The energy we put out as a civilized nation has a direct effect on what we experience as a nation. We must become more conscious of where we have become hypocrites to our own causes.

"To take a life when a life has been lost is revenge, not justice."
-Desmond Tutu

"Before you embark on a journey of revenge dig two graves." - Confucius

"As if one crime of such nature, done by a single man, acting individually, can be expiated by a similar crime done by all men, acting collectively." -Lewis Lawes, warden of Sing Sing prison in NY in the 1920s and 30s

"What says the law? You will not kill. How does it say it? By killing!" -Victor Hugo, author of Les Miserables

"I was eight years old when my father was murdered. It is almost impossible to describe the pain of losing a parent to a senseless murder ... But even as a child, one thing was clear to me: I didn't want the killer, in turn, to be killed. I remember lying in bed and praying, "Please, God. Please don't take his life, too.' I saw nothing that could be accomplished in the loss of one life being answered with the loss of another." -Kerry Kennedy, daughter of the late Sen. Bobby Kennedy.
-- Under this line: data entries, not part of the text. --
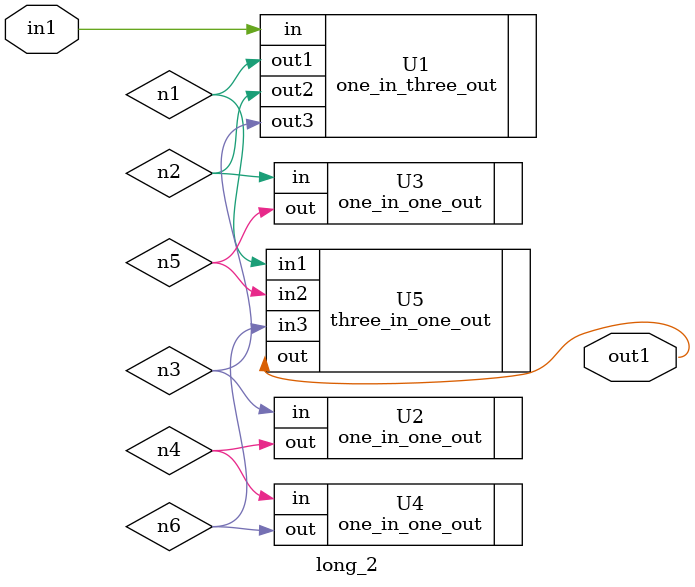
<source format=v>
module long_2
  (
    input in1,
    output out1
  );


  one_in_three_out U1 ( .in(in1), .out1(n1), .out2(n2), .out3(n3) );
  
  one_in_one_out U2 ( .in(n3), .out(n4) );
  one_in_one_out U3 ( .in(n2), .out(n5) );
  one_in_one_out U4 ( .in(n4), .out(n6) );

  three_in_one_out U5 ( .in1(n1), .in2(n5), .in3(n6), .out(out1) );


endmodule


</source>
This perspective of the counterproductive nature of the death penalty is not offered from some kumbaya notion of all holding hands and believing that our love will solve the issue of murder alone. We have a legal, justice and prison system that takes care of protecting society from those who demonstrate themselves as a threat. We just don't have to go the last step of stepping into vengeance and hatred. We don't have to allow our level of consciousness to go down to the level of the killer by justifying legal murder in cold blood under the rationalization of making society safer. It's simply not the case, so we are actually losing ground in our intended efforts on two accounts.

The whole intention of our justice system is to prevent further injustices. As a people and a nation we should want to learn what causes a mind to think in a way that leads to the abhorrent act or acts of murder while at the same time demonstrate the type of behavior we aspire to see from all people. However, killing the source doesn't get us any closer to the root of the issue. We must be willing to discover this deep root in order to stop the issue from surfacing. Somehow killing as a response to killing doesn't seem like the answer but actually on closer inspection it may be seen as part of the problem.

It is time to reconsider the death penalty as no longer acceptable under any condition. Taking a true stand against the overall idea itself of killing as part of our justice system and nation's collective consciousness will not only make us a more evolved people and enlightened country, but will lead us to a better and more peaceful world.